DATASET EXCERPTS:
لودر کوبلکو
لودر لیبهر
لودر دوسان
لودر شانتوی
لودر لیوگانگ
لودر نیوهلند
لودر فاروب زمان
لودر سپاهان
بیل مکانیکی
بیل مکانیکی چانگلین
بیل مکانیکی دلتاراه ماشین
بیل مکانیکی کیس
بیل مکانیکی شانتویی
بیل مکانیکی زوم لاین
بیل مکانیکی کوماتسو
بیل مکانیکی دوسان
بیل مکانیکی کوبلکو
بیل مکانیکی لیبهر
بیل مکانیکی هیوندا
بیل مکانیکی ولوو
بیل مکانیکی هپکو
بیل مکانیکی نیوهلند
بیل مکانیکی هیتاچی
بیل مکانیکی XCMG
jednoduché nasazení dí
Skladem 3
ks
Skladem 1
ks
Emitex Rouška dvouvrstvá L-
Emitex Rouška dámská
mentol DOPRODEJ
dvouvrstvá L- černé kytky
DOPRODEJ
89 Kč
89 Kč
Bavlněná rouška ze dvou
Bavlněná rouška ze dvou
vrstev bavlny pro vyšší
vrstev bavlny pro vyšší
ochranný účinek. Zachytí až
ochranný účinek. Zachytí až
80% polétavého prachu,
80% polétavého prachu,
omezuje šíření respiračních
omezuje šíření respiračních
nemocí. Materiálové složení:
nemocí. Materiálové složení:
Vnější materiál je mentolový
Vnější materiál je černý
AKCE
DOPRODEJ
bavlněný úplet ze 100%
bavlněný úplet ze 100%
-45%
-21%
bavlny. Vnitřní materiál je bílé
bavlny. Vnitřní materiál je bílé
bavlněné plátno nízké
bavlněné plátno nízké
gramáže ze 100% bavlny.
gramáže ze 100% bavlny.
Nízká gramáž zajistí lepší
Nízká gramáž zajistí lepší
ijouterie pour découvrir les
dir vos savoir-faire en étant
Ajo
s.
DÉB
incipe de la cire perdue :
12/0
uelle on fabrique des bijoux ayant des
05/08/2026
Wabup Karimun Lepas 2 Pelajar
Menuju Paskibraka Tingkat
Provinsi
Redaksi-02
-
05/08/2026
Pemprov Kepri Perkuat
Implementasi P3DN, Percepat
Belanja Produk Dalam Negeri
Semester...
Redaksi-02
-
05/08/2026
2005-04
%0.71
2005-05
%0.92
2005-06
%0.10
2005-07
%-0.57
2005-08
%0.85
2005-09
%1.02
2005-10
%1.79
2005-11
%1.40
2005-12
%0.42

ASSIGNED TASK:
Every entry is to be restated exactly, with no line dropped.

SOLUTION:
لودر کوبلکو
لودر لیبهر
لودر دوسان
لودر شانتوی
لودر لیوگانگ
لودر نیوهلند
لودر فاروب زمان
لودر سپاهان
بیل مکانیکی
بیل مکانیکی چانگلین
بیل مکانیکی دلتاراه ماشین
بیل مکانیکی کیس
بیل مکانیکی شانتویی
بیل مکانیکی زوم لاین
بیل مکانیکی کوماتسو
بیل مکانیکی دوسان
بیل مکانیکی کوبلکو
بیل مکانیکی لیبهر
بیل مکانیکی هیوندا
بیل مکانیکی ولوو
بیل مکانیکی هپکو
بیل مکانیکی نیوهلند
بیل مکانیکی هیتاچی
بیل مکانیکی XCMG
jednoduché nasazení dí
Skladem 3
ks
Skladem 1
ks
Emitex Rouška dvouvrstvá L-
Emitex Rouška dámská
mentol DOPRODEJ
dvouvrstvá L- černé kytky
DOPRODEJ
89 Kč
89 Kč
Bavlněná rouška ze dvou
Bavlněná rouška ze dvou
vrstev bavlny pro vyšší
vrstev bavlny pro vyšší
ochranný účinek. Zachytí až
ochranný účinek. Zachytí až
80% polétavého prachu,
80% polétavého prachu,
omezuje šíření respiračních
omezuje šíření respiračních
nemocí. Materiálové složení:
nemocí. Materiálové složení:
Vnější materiál je mentolový
Vnější materiál je černý
AKCE
DOPRODEJ
bavlněný úplet ze 100%
bavlněný úplet ze 100%
-45%
-21%
bavlny. Vnitřní materiál je bílé
bavlny. Vnitřní materiál je bílé
bavlněné plátno nízké
bavlněné plátno nízké
gramáže ze 100% bavlny.
gramáže ze 100% bavlny.
Nízká gramáž zajistí lepší
Nízká gramáž zajistí lepší
ijouterie pour découvrir les
dir vos savoir-faire en étant
Ajo
s.
DÉB
incipe de la cire perdue :
12/0
uelle on fabrique des bijoux ayant des
05/08/2026
Wabup Karimun Lepas 2 Pelajar
Menuju Paskibraka Tingkat
Provinsi
Redaksi-02
-
05/08/2026
Pemprov Kepri Perkuat
Implementasi P3DN, Percepat
Belanja Produk Dalam Negeri
Semester...
Redaksi-02
-
05/08/2026
2005-04
%0.71
2005-05
%0.92
2005-06
%0.10
2005-07
%-0.57
2005-08
%0.85
2005-09
%1.02
2005-10
%1.79
2005-11
%1.40
2005-12
%0.42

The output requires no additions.